* SHORT EXERCISE
Reproduce the listing below word for word, keeping every line in its original order.

Dataset rows
※
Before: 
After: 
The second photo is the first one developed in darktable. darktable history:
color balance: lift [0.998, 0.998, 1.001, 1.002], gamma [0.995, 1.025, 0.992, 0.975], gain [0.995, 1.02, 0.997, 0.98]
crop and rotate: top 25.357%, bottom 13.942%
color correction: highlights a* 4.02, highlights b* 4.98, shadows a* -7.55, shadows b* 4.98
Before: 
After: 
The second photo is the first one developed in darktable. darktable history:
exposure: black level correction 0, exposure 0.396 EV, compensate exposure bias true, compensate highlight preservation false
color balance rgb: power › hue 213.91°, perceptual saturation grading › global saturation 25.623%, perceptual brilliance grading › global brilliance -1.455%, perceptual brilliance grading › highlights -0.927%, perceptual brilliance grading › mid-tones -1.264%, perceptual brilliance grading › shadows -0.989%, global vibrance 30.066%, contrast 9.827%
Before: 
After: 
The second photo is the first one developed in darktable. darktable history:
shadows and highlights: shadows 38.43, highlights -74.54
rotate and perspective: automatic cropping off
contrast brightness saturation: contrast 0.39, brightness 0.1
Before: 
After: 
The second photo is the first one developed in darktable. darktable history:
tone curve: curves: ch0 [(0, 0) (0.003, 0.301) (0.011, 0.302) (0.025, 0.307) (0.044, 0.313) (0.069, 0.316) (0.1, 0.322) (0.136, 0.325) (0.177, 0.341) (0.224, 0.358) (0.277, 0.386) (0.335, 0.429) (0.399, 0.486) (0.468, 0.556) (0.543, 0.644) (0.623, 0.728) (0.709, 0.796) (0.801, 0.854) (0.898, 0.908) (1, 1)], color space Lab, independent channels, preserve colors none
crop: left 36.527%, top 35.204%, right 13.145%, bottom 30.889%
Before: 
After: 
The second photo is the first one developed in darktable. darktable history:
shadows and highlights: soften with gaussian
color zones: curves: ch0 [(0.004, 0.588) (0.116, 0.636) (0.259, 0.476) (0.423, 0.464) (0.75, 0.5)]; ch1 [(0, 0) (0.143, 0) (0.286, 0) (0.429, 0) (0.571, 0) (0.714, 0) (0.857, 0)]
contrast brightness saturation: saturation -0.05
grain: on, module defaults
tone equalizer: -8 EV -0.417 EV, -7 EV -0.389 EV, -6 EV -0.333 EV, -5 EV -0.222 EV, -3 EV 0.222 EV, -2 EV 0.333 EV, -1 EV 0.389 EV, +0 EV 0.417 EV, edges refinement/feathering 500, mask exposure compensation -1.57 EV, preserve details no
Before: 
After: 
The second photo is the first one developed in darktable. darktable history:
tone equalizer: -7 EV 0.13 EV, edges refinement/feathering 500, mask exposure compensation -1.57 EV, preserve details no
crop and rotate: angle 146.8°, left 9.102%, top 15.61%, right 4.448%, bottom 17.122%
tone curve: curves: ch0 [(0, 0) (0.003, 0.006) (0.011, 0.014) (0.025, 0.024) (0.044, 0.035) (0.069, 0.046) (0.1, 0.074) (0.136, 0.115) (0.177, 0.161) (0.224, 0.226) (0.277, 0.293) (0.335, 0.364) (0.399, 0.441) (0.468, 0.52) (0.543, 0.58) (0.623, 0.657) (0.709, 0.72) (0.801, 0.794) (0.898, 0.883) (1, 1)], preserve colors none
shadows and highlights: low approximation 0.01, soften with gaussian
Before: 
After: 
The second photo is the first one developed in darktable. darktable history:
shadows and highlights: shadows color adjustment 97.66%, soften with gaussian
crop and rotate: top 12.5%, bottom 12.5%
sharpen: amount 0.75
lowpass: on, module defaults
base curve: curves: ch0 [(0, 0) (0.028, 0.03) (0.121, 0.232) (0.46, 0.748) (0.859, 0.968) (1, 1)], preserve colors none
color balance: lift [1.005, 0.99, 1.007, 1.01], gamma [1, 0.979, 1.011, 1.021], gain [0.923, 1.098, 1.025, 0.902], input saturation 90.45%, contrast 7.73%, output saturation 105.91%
※
* TASK OUTPUT
Before: 
After: 
The second photo is the first one developed in darktable. darktable history:
color balance: lift [0.998, 0.998, 1.001, 1.002], gamma [0.995, 1.025, 0.992, 0.975], gain [0.995, 1.02, 0.997, 0.98]
crop and rotate: top 25.357%, bottom 13.942%
color correction: highlights a* 4.02, highlights b* 4.98, shadows a* -7.55, shadows b* 4.98
Before: 
After: 
The second photo is the first one developed in darktable. darktable history:
exposure: black level correction 0, exposure 0.396 EV, compensate exposure bias true, compensate highlight preservation false
color balance rgb: power › hue 213.91°, perceptual saturation grading › global saturation 25.623%, perceptual brilliance grading › global brilliance -1.455%, perceptual brilliance grading › highlights -0.927%, perceptual brilliance grading › mid-tones -1.264%, perceptual brilliance grading › shadows -0.989%, global vibrance 30.066%, contrast 9.827%
Before: 
After: 
The second photo is the first one developed in darktable. darktable history:
shadows and highlights: shadows 38.43, highlights -74.54
rotate and perspective: automatic cropping off
contrast brightness saturation: contrast 0.39, brightness 0.1
Before: 
After: 
The second photo is the first one developed in darktable. darktable history:
tone curve: curves: ch0 [(0, 0) (0.003, 0.301) (0.011, 0.302) (0.025, 0.307) (0.044, 0.313) (0.069, 0.316) (0.1, 0.322) (0.136, 0.325) (0.177, 0.341) (0.224, 0.358) (0.277, 0.386) (0.335, 0.429) (0.399, 0.486) (0.468, 0.556) (0.543, 0.644) (0.623, 0.728) (0.709, 0.796) (0.801, 0.854) (0.898, 0.908) (1, 1)], color space Lab, independent channels, preserve colors none
crop: left 36.527%, top 35.204%, right 13.145%, bottom 30.889%
Before: 
After: 
The second photo is the first one developed in darktable. darktable history:
shadows and highlights: soften with gaussian
color zones: curves: ch0 [(0.004, 0.588) (0.116, 0.636) (0.259, 0.476) (0.423, 0.464) (0.75, 0.5)]; ch1 [(0, 0) (0.143, 0) (0.286, 0) (0.429, 0) (0.571, 0) (0.714, 0) (0.857, 0)]
contrast brightness saturation: saturation -0.05
grain: on, module defaults
tone equalizer: -8 EV -0.417 EV, -7 EV -0.389 EV, -6 EV -0.333 EV, -5 EV -0.222 EV, -3 EV 0.222 EV, -2 EV 0.333 EV, -1 EV 0.389 EV, +0 EV 0.417 EV, edges refinement/feathering 500, mask exposure compensation -1.57 EV, preserve details no
Before: 
After: 
The second photo is the first one developed in darktable. darktable history:
tone equalizer: -7 EV 0.13 EV, edges refinement/feathering 500, mask exposure compensation -1.57 EV, preserve details no
crop and rotate: angle 146.8°, left 9.102%, top 15.61%, right 4.448%, bottom 17.122%
tone curve: curves: ch0 [(0, 0) (0.003, 0.006) (0.011, 0.014) (0.025, 0.024) (0.044, 0.035) (0.069, 0.046) (0.1, 0.074) (0.136, 0.115) (0.177, 0.161) (0.224, 0.226) (0.277, 0.293) (0.335, 0.364) (0.399, 0.441) (0.468, 0.52) (0.543, 0.58) (0.623, 0.657) (0.709, 0.72) (0.801, 0.794) (0.898, 0.883) (1, 1)], preserve colors none
shadows and highlights: low approximation 0.01, soften with gaussian
Before: 
After: 
The second photo is the first one developed in darktable. darktable history:
shadows and highlights: shadows color adjustment 97.66%, soften with gaussian
crop and rotate: top 12.5%, bottom 12.5%
sharpen: amount 0.75
lowpass: on, module defaults
base curve: curves: ch0 [(0, 0) (0.028, 0.03) (0.121, 0.232) (0.46, 0.748) (0.859, 0.968) (1, 1)], preserve colors none
color balance: lift [1.005, 0.99, 1.007, 1.01], gamma [1, 0.979, 1.011, 1.021], gain [0.923, 1.098, 1.025, 0.902], input saturation 90.45%, contrast 7.73%, output saturation 105.91%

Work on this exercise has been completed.